• **Instruction**: From the entries that follow, copy exactly the lines beginning at the line holding "table_cell [466, 1585, 628, 1609]" and continuing through the line holding "table_cell [792, 835, 953, 859]".

[Opening Source records section]

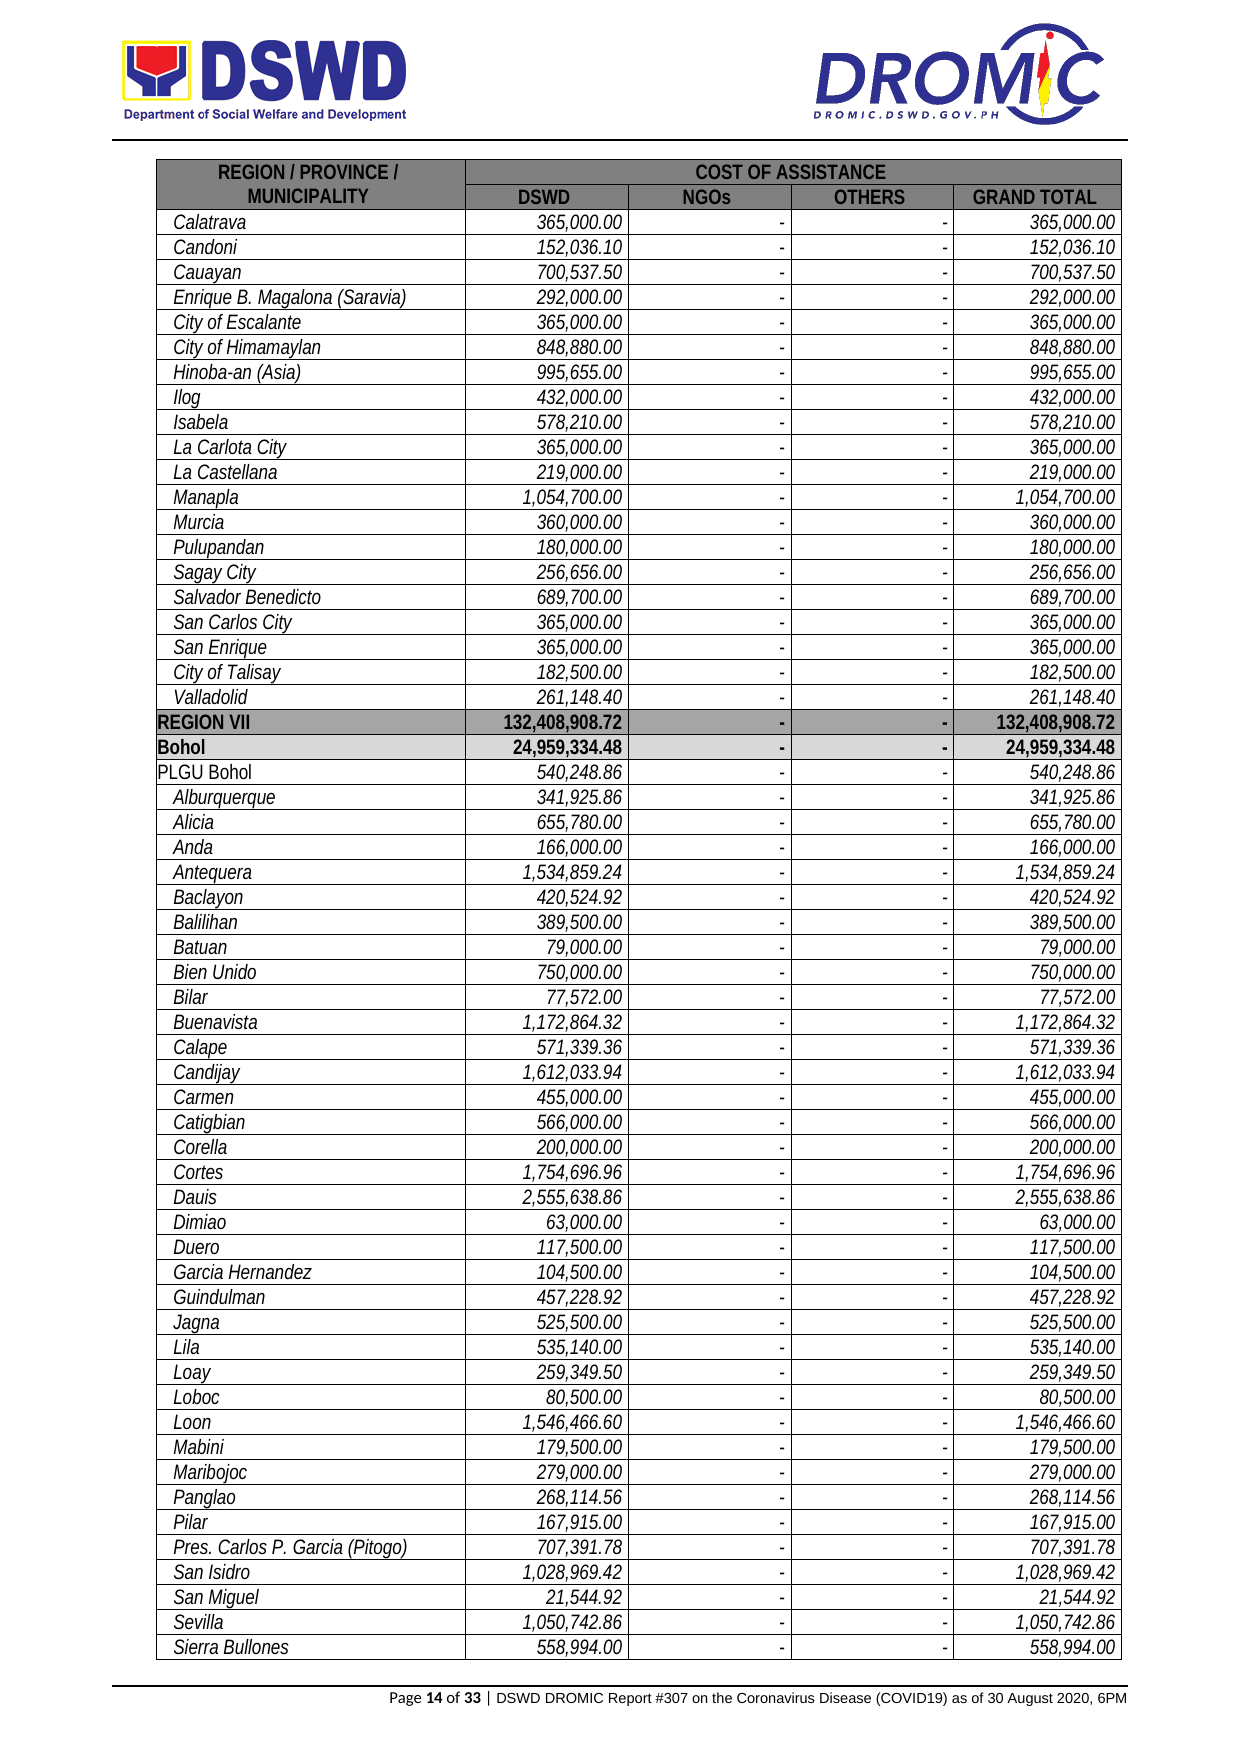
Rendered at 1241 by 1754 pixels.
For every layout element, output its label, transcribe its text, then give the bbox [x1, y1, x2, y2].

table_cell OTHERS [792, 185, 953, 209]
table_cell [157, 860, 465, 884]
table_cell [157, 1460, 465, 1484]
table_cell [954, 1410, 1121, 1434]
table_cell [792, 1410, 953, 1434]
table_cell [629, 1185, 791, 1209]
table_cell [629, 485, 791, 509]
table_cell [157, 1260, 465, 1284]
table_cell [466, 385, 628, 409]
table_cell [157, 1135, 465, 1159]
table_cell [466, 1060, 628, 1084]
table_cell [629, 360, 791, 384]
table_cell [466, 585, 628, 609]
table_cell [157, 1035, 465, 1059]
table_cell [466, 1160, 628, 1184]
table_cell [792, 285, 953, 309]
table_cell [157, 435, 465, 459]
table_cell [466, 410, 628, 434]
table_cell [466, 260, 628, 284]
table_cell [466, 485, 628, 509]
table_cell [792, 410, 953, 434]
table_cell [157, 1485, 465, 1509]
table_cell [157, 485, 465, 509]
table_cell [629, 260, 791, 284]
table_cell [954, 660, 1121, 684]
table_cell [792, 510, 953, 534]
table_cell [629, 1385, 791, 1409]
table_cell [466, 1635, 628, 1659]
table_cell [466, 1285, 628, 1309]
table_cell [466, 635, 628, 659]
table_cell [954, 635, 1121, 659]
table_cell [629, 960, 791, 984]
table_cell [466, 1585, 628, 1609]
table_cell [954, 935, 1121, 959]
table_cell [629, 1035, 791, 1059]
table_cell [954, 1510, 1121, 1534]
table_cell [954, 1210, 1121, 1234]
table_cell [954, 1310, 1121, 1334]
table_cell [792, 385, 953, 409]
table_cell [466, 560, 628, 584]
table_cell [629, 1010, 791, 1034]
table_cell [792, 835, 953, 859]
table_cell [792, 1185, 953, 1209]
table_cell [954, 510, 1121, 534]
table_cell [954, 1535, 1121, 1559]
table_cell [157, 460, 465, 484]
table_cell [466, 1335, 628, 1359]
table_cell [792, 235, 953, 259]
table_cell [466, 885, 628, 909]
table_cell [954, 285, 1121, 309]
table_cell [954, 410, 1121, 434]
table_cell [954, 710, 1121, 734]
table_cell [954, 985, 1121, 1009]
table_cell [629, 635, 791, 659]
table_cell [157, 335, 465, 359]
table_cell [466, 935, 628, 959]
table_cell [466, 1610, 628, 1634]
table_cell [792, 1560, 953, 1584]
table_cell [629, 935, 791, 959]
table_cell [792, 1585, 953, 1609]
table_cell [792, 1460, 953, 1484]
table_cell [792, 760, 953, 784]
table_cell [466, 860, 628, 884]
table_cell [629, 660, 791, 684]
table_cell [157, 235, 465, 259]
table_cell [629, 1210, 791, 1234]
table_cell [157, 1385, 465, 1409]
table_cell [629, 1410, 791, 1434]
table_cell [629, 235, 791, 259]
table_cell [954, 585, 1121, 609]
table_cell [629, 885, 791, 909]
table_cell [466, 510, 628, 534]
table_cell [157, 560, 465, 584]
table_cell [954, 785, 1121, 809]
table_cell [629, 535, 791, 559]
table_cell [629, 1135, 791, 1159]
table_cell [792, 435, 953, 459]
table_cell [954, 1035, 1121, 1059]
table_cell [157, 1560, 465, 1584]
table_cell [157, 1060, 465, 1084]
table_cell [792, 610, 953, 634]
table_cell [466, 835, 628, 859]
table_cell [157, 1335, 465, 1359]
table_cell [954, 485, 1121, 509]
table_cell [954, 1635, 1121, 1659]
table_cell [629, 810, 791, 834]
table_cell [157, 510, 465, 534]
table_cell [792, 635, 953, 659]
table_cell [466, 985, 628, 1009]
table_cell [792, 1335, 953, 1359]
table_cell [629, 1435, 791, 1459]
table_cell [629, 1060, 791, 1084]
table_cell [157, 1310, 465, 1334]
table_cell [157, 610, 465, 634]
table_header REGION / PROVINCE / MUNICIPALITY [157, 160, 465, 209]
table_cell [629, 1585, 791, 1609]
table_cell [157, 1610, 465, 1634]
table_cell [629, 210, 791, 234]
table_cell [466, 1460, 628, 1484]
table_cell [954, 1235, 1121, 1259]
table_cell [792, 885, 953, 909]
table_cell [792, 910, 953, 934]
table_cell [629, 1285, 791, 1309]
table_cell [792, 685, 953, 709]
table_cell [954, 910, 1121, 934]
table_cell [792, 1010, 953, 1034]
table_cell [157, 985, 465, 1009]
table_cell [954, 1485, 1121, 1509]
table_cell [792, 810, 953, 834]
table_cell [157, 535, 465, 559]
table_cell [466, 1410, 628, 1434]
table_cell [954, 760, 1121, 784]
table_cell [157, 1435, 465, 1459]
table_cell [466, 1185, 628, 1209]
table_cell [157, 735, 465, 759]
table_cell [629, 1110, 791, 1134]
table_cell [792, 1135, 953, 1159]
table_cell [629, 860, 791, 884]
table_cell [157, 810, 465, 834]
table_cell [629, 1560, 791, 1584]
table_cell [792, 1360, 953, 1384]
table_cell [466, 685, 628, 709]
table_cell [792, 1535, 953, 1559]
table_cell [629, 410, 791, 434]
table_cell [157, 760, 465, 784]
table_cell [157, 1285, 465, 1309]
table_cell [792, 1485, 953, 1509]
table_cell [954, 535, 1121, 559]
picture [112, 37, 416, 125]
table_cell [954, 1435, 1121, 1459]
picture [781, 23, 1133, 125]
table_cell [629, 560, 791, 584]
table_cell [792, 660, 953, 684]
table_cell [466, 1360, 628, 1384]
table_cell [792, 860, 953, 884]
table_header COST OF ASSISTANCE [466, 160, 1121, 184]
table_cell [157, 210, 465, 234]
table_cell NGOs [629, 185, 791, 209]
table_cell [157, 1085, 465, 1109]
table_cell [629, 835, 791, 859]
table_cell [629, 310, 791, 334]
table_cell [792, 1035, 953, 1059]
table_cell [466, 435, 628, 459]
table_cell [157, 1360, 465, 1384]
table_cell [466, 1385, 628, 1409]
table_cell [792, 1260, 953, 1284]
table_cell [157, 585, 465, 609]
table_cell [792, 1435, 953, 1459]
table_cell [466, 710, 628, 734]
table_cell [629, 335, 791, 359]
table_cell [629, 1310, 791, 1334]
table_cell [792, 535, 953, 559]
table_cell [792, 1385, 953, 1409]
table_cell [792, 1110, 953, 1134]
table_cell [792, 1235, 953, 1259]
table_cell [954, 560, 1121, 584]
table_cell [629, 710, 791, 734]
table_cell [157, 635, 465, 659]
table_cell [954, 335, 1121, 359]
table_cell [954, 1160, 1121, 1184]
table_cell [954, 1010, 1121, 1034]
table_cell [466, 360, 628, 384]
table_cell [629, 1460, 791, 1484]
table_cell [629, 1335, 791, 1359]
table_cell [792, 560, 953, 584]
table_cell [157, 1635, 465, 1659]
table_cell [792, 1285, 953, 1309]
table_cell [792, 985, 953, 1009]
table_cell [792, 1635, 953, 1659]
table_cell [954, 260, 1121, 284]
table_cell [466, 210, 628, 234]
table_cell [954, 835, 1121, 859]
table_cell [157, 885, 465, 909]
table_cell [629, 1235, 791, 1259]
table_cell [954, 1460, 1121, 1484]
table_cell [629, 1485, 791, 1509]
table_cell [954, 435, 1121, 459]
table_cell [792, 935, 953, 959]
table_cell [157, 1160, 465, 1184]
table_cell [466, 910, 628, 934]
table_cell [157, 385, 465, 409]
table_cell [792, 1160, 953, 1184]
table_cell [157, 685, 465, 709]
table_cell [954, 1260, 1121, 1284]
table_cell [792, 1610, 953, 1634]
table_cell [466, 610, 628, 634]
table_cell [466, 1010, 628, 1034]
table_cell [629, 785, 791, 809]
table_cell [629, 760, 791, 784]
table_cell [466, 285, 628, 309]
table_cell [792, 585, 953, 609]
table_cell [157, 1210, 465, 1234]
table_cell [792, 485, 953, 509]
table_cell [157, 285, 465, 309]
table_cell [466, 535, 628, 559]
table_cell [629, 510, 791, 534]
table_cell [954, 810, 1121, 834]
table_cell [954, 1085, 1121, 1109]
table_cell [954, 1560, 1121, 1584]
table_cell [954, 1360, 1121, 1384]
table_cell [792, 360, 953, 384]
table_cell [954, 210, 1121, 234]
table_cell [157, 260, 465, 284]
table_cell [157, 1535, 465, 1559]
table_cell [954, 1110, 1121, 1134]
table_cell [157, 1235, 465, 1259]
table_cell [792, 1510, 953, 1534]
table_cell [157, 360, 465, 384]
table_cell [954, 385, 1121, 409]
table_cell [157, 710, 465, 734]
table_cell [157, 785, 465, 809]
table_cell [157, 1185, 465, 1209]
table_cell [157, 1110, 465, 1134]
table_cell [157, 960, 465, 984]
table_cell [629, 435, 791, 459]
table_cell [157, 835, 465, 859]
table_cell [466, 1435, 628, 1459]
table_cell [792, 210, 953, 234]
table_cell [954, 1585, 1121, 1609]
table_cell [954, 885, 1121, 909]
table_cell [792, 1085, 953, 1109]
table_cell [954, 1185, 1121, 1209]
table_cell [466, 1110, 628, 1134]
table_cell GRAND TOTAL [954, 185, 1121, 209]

[Closing Source records section]

• **Exercise solution**:
table_cell [466, 1585, 628, 1609]
table_cell [954, 935, 1121, 959]
table_cell [629, 1035, 791, 1059]
table_cell [954, 1510, 1121, 1534]
table_cell [954, 1210, 1121, 1234]
table_cell [954, 1310, 1121, 1334]
table_cell [792, 385, 953, 409]
table_cell [466, 560, 628, 584]
table_cell [629, 1010, 791, 1034]
table_cell [792, 835, 953, 859]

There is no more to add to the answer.